TEXTO PROPORCIONADO:
---
Fantasía
Originaria, Fantasía de los Orígenes, Orígenes
de la Fantasía
Editorial Gedisa, Barcelona
Este
texto marca la ruptura teórica de J.B.Pontalis y
Jean Laplanche con Jaques Lacan. Desarrollan una lectura
de Freud y analizan la posición metapsicológica
de la fantasía, su función, su estructura,
su vínculo con la sexualidad; intentando recuperar
conceptos tales como los de apuntalamiento, autoerotismo,
seducción... "El origen del autoerotismo sería
el momento en que la sexualidad se separa de todo objeto
natural, queda librada a la fantasía y por lo tanto
instituida como sexualidad. Pero también se puede
plantear, a la inversa, que la irrupción de la fantasía
provoca la separación entre la sexualidad y la necesidad."
Al ubicar el origen de la fantasía en el tiempo del
autoerotismo, los autores pretenden remarcar el vínculo
de la fantasía con el deseo: "El ideal del autoerotismo,
son "los labios que se besan a sí mismos":
en este goce aparentemente cerrado en sí mismo, como
en lo más profundo de la fantasía, el discurso
ya no está dirigido a nadie, queda abolida toda discriminación
entre sujeto y objeto. Si agregamos que Freud insistió
en todo momento en el rol de seductora que efectivamente
desempeña la madre cuando baña a su hijo,
lo arropa y lo acaricia (1),
y si tenemos en cuenta que las zonas erógenas privilegiadas
(oral, anal, piel...) son las que más reciben atención
de la madre y las que tienen una significación manifiesta
de intercambio (orificios o cubrimiento dérmico),
es fácil comprender por qué ciertos puntos
específicos del propio cuerpo pueden servir no sólo
de asiento a un placer local, sino también de lugar
de encuentro con el deseo y la fantasía maternos
y, por consiguiente, con una modalidad de la fantasía
original."
(1)
"Las
relaciones del niño con las personas que lo atienden
son para él una fuente constante de excitaciones
y satisfacciones sexuales emanadas de zonas erógenas.
Y más aún si se tiene en cuenta que la persona
encargada de los cuidados (por lo general la madre), le
manifiesta al niño sentimientos derivados de su propia
vida sexual, lo besa, lo acuna y, sin ninguna duda, lo considera
el sustituto de un objeto sexual total". Freud: Los
dos principios del suceder psíquico.
---
ACTIVIDAD: Según el texto sobre la fantasía, ¿qué aspectos de la fantasía analizan los autores? Enuméralos todos.
---
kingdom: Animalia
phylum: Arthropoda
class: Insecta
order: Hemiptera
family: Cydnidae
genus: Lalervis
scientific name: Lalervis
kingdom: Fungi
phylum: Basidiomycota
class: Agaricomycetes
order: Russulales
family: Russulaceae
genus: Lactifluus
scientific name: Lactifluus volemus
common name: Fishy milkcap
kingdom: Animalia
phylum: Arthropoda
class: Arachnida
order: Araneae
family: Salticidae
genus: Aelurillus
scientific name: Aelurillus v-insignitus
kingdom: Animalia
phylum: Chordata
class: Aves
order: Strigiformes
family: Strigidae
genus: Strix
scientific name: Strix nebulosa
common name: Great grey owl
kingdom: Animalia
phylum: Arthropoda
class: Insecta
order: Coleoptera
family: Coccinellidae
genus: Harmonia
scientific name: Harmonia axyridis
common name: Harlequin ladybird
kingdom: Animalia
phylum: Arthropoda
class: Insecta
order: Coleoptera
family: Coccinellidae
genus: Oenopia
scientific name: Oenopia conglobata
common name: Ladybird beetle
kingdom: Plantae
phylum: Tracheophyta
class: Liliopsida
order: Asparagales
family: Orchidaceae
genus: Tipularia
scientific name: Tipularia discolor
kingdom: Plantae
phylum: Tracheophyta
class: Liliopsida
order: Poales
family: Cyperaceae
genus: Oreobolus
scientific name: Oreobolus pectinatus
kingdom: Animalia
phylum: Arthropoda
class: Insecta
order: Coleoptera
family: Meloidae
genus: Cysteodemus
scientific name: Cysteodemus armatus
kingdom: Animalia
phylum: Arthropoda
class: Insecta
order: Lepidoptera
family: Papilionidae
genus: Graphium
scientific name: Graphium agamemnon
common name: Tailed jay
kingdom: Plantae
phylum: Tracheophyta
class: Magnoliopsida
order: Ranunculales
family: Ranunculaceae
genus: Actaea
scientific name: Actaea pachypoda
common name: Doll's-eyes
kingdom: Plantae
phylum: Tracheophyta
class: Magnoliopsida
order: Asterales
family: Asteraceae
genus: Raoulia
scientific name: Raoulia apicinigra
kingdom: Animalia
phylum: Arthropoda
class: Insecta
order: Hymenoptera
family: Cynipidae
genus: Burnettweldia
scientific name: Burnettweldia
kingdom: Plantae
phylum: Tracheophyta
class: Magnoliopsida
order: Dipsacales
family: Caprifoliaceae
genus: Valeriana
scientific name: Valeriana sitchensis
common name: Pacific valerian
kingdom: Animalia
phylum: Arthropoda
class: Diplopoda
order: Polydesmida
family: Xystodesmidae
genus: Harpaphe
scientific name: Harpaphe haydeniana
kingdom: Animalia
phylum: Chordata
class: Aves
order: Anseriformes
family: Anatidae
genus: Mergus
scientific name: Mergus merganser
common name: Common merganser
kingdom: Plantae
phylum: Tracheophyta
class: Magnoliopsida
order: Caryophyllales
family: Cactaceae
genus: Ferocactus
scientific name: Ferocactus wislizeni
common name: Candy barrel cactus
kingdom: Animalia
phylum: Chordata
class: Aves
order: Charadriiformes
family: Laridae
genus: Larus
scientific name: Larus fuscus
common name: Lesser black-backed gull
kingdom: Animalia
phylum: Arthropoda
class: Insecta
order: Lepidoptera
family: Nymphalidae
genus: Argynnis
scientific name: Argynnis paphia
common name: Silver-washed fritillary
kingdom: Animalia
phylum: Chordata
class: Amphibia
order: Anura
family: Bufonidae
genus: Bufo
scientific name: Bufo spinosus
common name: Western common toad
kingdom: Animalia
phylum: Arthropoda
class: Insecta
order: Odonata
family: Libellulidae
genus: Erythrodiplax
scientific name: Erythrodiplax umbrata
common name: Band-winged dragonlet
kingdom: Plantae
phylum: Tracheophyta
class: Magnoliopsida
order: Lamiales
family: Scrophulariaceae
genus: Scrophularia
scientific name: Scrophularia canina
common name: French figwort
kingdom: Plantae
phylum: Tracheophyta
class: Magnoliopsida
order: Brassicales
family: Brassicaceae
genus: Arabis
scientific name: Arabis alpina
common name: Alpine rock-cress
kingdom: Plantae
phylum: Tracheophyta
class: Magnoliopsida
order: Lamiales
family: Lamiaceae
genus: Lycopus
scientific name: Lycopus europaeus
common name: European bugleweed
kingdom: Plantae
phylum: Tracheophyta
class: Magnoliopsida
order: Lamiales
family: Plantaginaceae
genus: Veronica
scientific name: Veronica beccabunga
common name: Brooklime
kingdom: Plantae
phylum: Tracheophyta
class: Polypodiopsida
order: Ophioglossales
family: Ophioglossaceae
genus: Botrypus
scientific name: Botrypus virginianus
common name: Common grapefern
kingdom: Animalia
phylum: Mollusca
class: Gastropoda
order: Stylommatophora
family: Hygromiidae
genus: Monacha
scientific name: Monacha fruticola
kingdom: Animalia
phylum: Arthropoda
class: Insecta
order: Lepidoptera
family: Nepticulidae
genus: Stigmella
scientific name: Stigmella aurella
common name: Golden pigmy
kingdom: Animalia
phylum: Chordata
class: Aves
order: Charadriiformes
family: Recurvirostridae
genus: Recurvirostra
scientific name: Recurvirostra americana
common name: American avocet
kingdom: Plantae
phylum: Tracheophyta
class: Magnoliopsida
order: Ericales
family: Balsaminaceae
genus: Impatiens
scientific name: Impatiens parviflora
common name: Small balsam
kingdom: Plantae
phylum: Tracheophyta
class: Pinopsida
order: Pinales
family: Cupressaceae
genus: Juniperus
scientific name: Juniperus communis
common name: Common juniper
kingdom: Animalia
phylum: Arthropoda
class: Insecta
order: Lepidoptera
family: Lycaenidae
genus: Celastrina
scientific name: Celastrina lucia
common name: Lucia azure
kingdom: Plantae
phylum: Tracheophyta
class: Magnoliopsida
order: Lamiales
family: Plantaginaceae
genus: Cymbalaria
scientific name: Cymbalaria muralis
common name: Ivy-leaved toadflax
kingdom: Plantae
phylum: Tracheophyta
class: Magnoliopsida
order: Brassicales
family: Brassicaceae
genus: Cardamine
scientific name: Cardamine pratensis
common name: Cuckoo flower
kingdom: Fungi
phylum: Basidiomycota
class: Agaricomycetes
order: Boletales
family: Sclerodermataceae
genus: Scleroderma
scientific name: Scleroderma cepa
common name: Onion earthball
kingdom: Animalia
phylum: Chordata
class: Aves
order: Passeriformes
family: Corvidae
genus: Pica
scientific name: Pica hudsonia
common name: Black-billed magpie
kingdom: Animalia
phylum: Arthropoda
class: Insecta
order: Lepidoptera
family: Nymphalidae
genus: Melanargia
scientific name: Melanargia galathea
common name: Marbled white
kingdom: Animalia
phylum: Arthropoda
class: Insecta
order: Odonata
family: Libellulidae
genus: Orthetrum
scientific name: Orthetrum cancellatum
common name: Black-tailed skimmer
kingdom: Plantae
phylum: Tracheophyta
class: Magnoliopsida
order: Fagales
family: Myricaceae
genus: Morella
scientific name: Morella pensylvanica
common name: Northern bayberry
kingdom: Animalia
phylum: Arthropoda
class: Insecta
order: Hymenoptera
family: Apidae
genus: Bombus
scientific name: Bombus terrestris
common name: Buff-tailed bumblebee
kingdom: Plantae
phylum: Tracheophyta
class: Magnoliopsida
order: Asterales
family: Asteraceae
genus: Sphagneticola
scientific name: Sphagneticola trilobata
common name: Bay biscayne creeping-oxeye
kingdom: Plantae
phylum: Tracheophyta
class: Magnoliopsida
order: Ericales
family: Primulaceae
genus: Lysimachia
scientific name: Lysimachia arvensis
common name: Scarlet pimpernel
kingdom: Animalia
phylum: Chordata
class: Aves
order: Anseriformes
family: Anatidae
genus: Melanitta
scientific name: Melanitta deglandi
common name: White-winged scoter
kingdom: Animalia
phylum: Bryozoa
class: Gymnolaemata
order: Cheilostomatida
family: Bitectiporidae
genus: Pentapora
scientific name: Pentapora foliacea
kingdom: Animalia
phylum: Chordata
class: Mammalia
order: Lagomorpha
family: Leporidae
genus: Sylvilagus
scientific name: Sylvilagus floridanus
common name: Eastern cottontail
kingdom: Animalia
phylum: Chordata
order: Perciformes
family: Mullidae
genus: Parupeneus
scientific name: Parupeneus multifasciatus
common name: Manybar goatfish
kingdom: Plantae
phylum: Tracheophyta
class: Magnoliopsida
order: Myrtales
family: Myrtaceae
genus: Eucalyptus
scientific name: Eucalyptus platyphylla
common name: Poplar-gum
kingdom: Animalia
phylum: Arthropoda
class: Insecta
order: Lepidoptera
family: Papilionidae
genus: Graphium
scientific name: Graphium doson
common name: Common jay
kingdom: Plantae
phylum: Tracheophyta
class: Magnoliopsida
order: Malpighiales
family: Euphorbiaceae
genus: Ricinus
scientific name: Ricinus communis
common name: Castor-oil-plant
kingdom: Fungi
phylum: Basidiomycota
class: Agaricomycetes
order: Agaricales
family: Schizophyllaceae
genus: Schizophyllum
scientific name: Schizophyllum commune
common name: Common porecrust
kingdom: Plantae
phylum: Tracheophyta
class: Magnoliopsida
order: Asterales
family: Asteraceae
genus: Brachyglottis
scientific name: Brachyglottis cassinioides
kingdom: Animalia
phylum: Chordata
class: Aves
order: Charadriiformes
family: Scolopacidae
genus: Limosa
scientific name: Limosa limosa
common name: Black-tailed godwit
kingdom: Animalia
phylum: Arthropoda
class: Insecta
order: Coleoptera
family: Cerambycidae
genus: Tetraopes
---
RESPUESTA:
- La posición metapsicológica de la fantasía
- Su función
- Su estructura
- Su vínculo con la sexualidad